As a Canadian I am baffled by the fact that a country like the US, with its culture of civil rights, has no federal law to prevent men and women working in the private sector from losing their jobs because of their sexual orientation. As an economist, however, the arrangement that some states protect LGBT workers from discrimination, and others do not, provides a natural experiment that helps us understand how these laws affect the working lives of LGBT people by comparing the labor market experiences of similar workers between states. It’s a rare chance to test if anti-discrimination laws actually make a difference.
New research does just that and finds that men in same sex relationships who live in states with anti-discrimination policies earn about 8% more per year working in the private sector than do similar men living in other, less protective, states. * This effect is not through higher wages but rather through more weeks worked – gay men are better able to find and keep jobs in these states. The biggest winners in these states are gay white men who earn 14% more than similar men in other states and men who are in the top of the earnings distribution who earn 7% more when state laws prohibit discrimination based on sexual orientation.
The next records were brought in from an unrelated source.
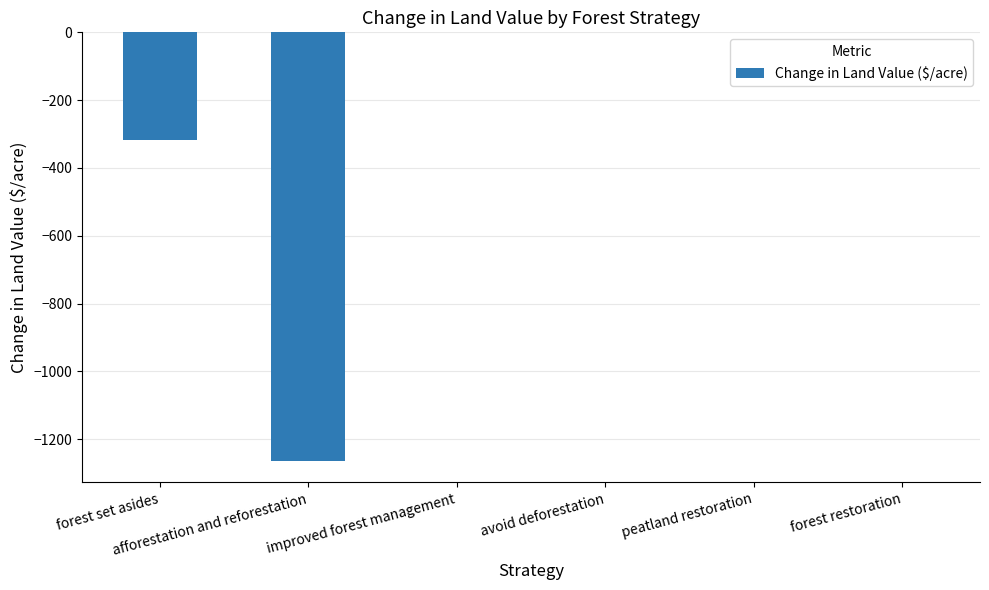

What is the approximate value at forest set asides?

-316.3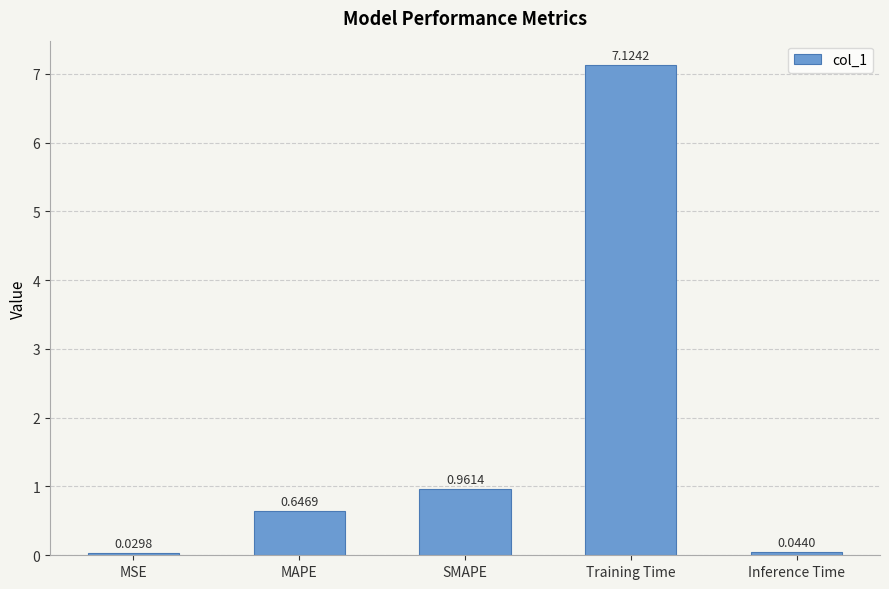

Rank the categories by value from highest to lowest.

Training Time, SMAPE, MAPE, Inference Time, MSE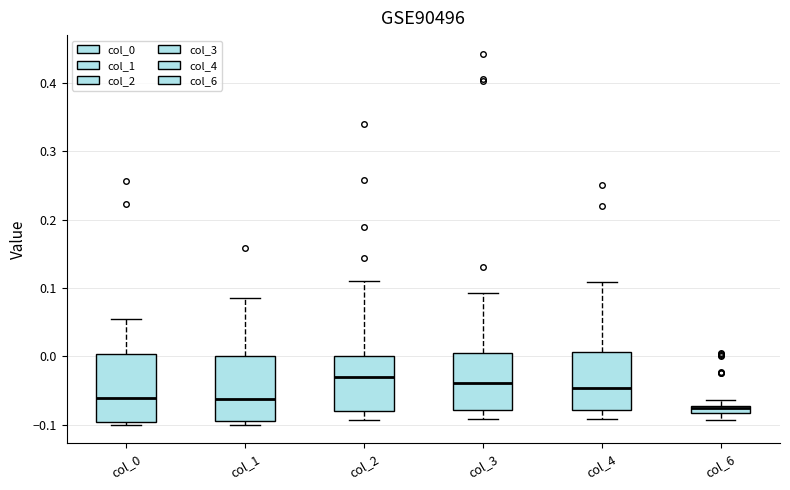

Where does the upper whisker of the box for col_3 end on the y-axis? The values are not printed on the chart, so give them approximately, as read against the axis.

0.09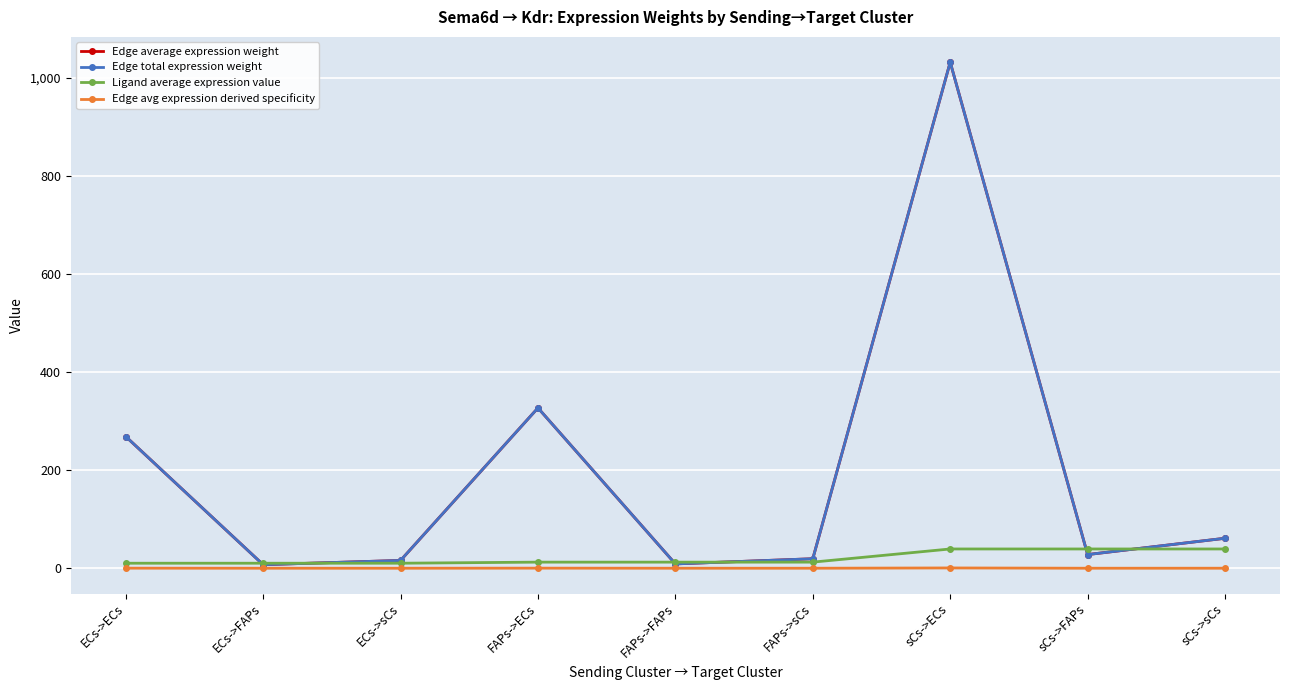

What is the sum of all Edge avg expression derived specificity values?

1.0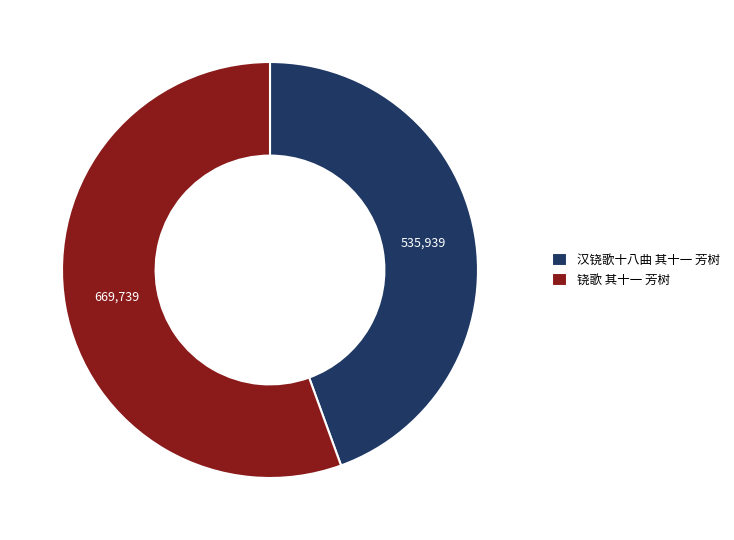

Rank the categories by value from lowest to highest.

汉铙歌十八曲 其十一 芳树, 铙歌 其十一 芳树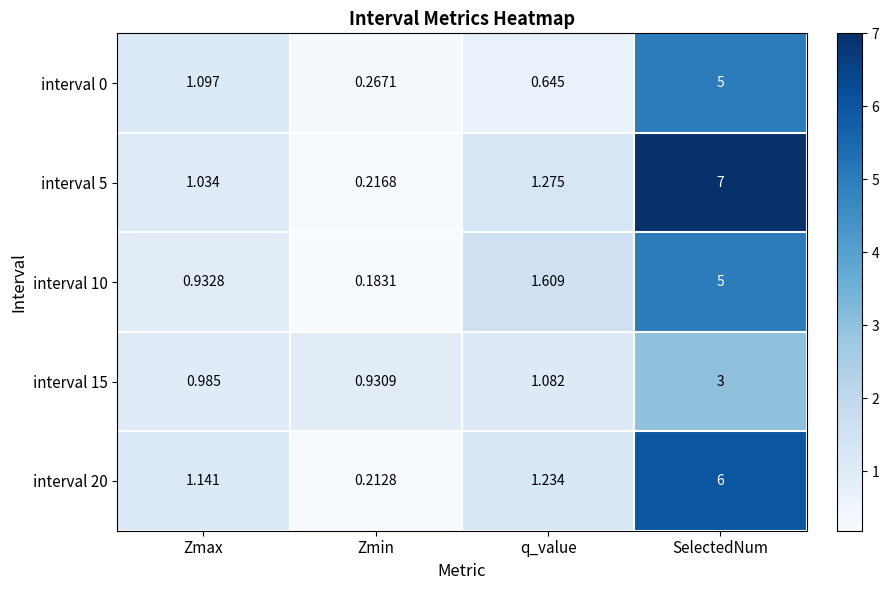

List the labels in order of interval 0 value, smallest first.

Zmin, q_value, Zmax, SelectedNum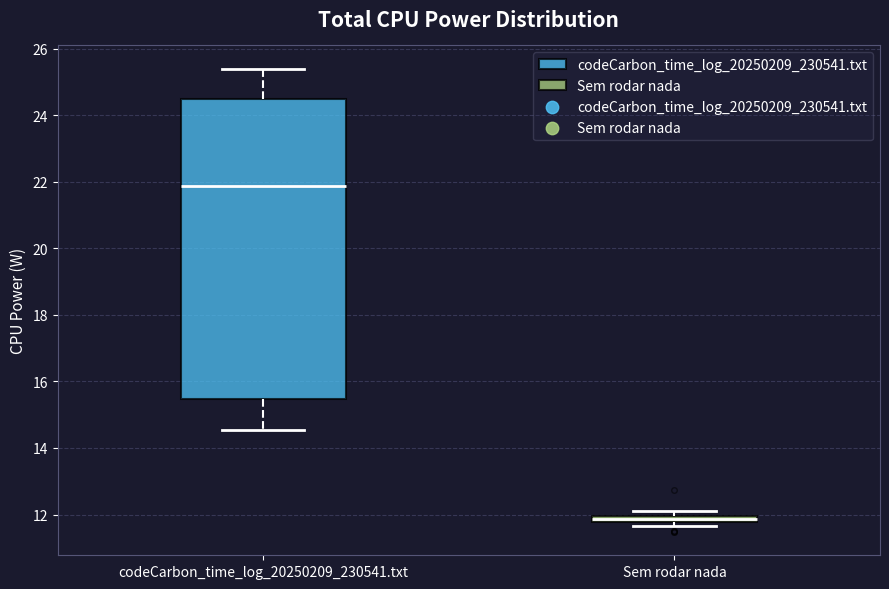

Which box is the tallest, from its lower edge to its upper edge?

codeCarbon_time_log_20250209_230541.txt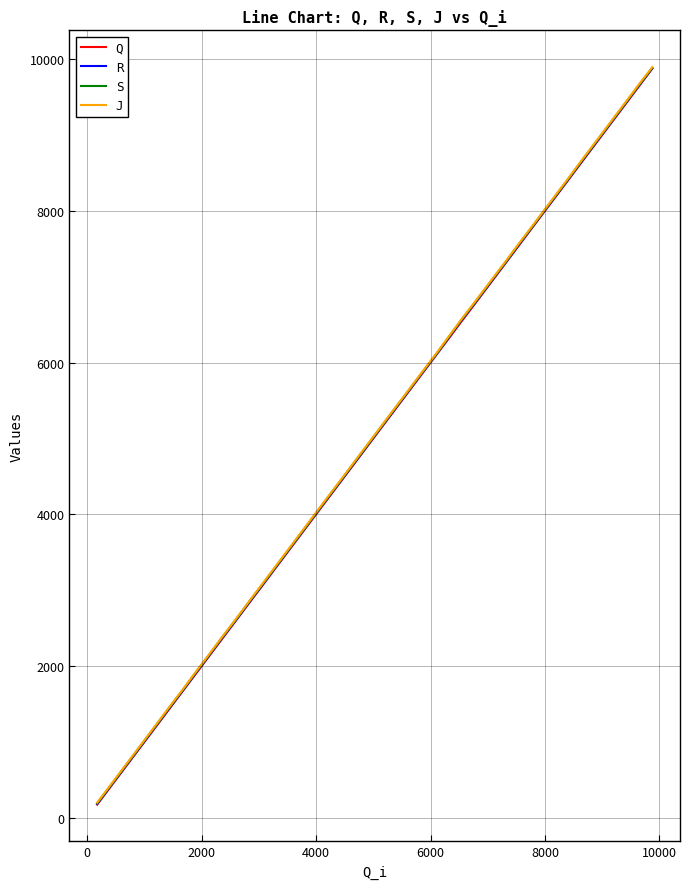

How many values in the R series are below 5098?

20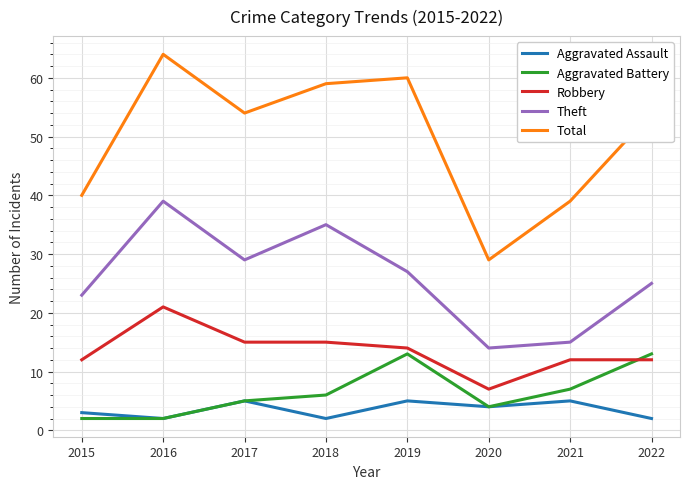

Where does the Robbery series first go above 14?

2016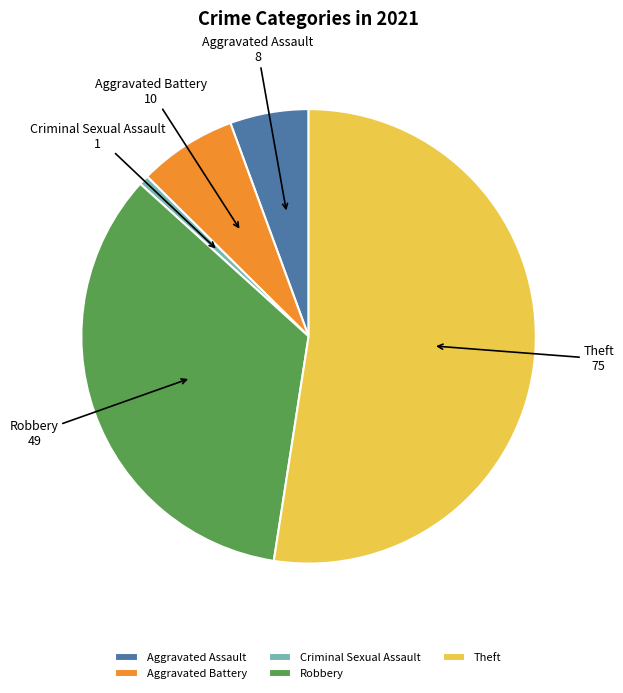

What is the smallest slice in the pie chart?

Criminal Sexual Assault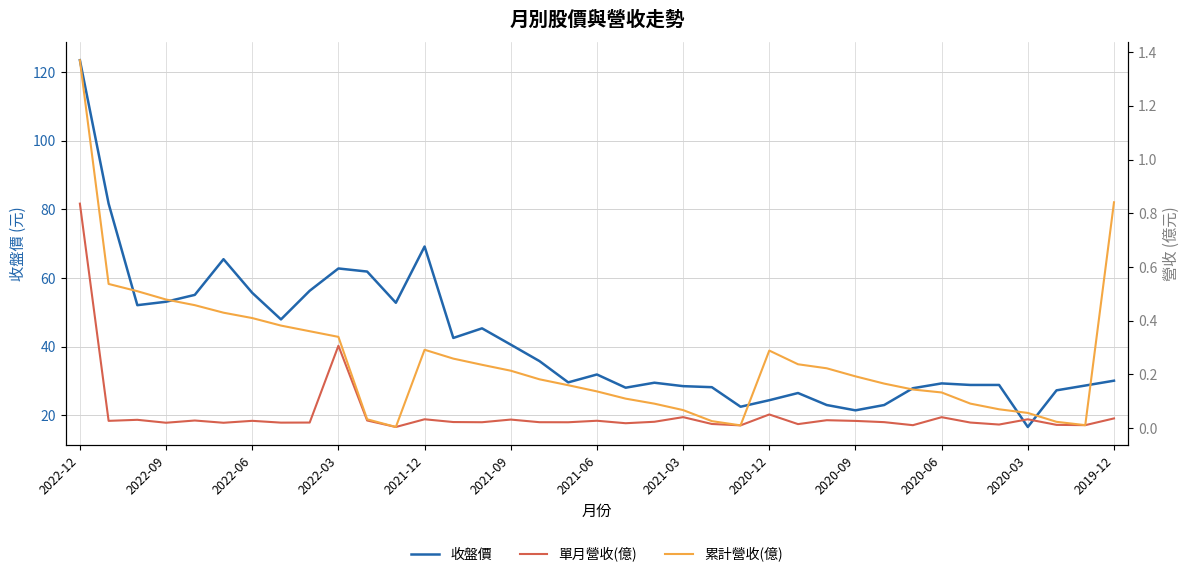

How many lines are shown in the chart?

3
Just to be clear, gay men in these states do not earn more on average than heterosexual men. The authors of this paper find a huge wage gap for gay men; on average gay men in same sex relationships annually earn about 20% less than men who are married to women. So these observed higher earnings only work to close that gap, not to give gay men a wage premium.
There is no effect for women in same sex relationships but this is probably because, as I have said before, there appears to be little evidence of an earnings penalty to being a lesbian.
Before we give all the credit for closing the earnings gap to the laws themselves, there is one other thing to consider; men who have higher earnings and are better educated are pretty mobile workers. What is there to stop gay men in less tolerant states from moving to those that will afford them the greatest protection in the workplace? Absolutely nothing.
I would expects that a significant portion of this higher earnings effect we observe in the data is not because existing workers are increasing their employment but rather because other, very productive, workers (who happen to be gay men) are moving into states that offer protection and that this change on the extensive margin is increasing the average earnings of all gay men.
The fact that this effect is greatest for men in the top of the earnings distribution suggests these men don’t just work more hours, but they are also better educated and more skilled than about 75% of other men.
My Canadian readers won’t find this result surprising; Canada has benefited from the US homosexual brain drain for at least the past six years, since we legalized same sex marriage at the national level, and probably going back to 1996 when we established national protection for LBGT people in the workplace.
Freezing winters aren’t for everyone, though, so if you are looking to relocate to a state that protects workers from discrimination based on sexual orientation I suggest you check out this excellent state-by-state description of employment, marriage and adoption rights for LGBT people.
* Klawitter, Marieka (2011). “Multilevel Analysis of the Effects of Antidiscrimination Policies on Earnings by Sexual Orientation.” Journal of Policy Analysis and Management, Vo. 30, No. 2: pp 334-358.